The growing awareness of violent assaults on Asian Americans over the last year has shaped our understanding of the killings in Atlanta in a certain direction. Americans are still struggling to comprehend and foster meaningful dialogue about racism, sexism, xenophobia, and classism. Now, living in 2021, Americans of all colors and races still lack the vocabulary to talk seriously about violence against Asian American women who continue to be framed in hypersexualized terms. The historical legacy of the U.S. wars in Asia coexists alongside records of sexist and racist restrictions on Asian immigration. Racism, sexism, xenophobia, and classism cannot be separated.
The Asian American Anti-Racism Initiative is a group of faculty, students, and administrators at the University of Delaware working to offer a forum to understand the contributions of Asian Americans to the public discourse around race.
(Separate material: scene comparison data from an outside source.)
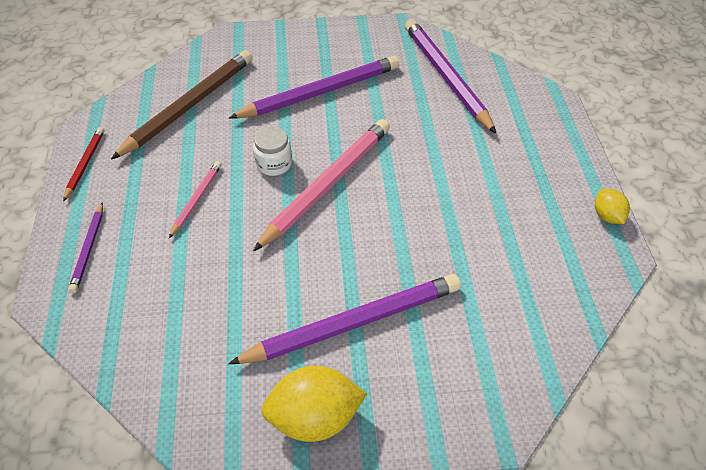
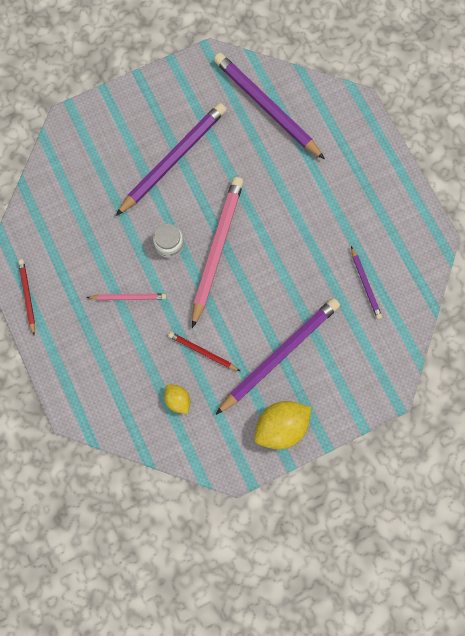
camera: 20 degrees left, 25 degrees up
purple pencil [69,202,103,293] -> purple pencil moved to [351,246,382,319]
brown pencil [111,50,252,160] -> none
pink pencil [169,161,222,238] -> pink pencil turned 90 degrees clockwise [86,293,166,300]
yellow lemon [595,189,630,224] -> yellow lemon moved to [164,384,190,414]
none -> red pencil [168,332,240,371]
We denounce the killings in Georgia and we are dismayed by the coverage of the mainstream American media.
We will act. We will counter all forms of stereotype and typecasting. We will reframe the pre-established views. And we will combat systemic racism, sexism, classism, and xenophobia.
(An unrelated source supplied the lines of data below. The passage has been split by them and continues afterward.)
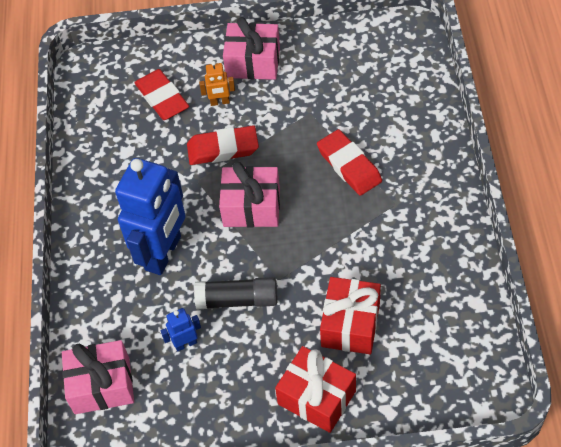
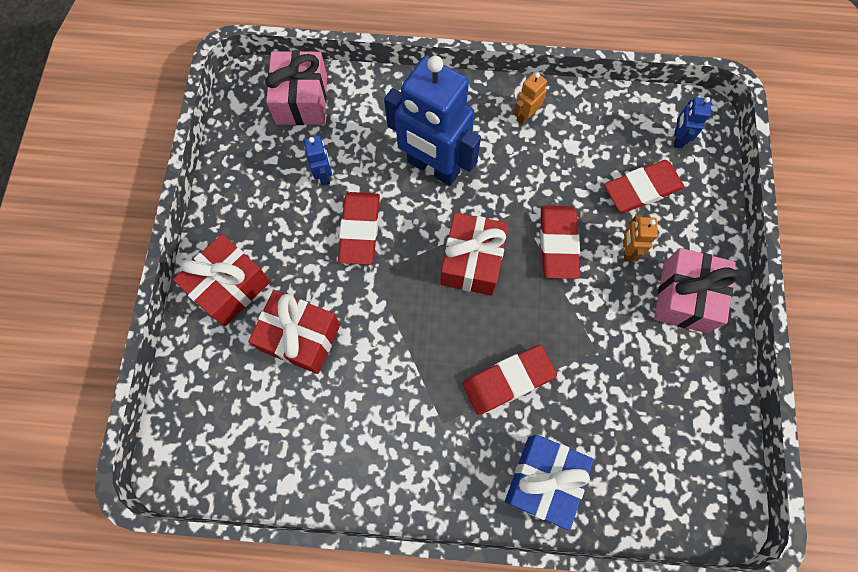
camera: 95 degrees right, 15 degrees up
black glue stick [194,277,277,309] -> red eraser [338,192,380,265]
pink gift [219,162,280,227] -> red gift [440,212,508,296]
none -> blue gift [505,434,594,530]
none -> orange robot [514,72,547,125]
none -> blue robot [674,97,711,149]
As the first step to create a more inclusive community, on Wednesday April 28 and Wednesday May 5, we invite members of the UD community to join us for #FightingforAllofUS: film streaming and conversations about Yuri Kochiyama and Grace Lee Boggs, two Asian American women who challenged all of us to create a more just and equitable society. Kochiyama and Boggs fought for women, men, children, Asian, Black, Latinx, and Native Americans. They worked across class and social groups, combatted systematic racism, and fought for equality and equity. Their passion and revolutionary activism cut across all racial thresholds and barriers. They stood tall in history, side by side with others in the Civil Rights Movement. And we invite all of you to join and discuss how acts of antiracism must first begin with unity that span across racial boundaries and socioeconomic backgrounds.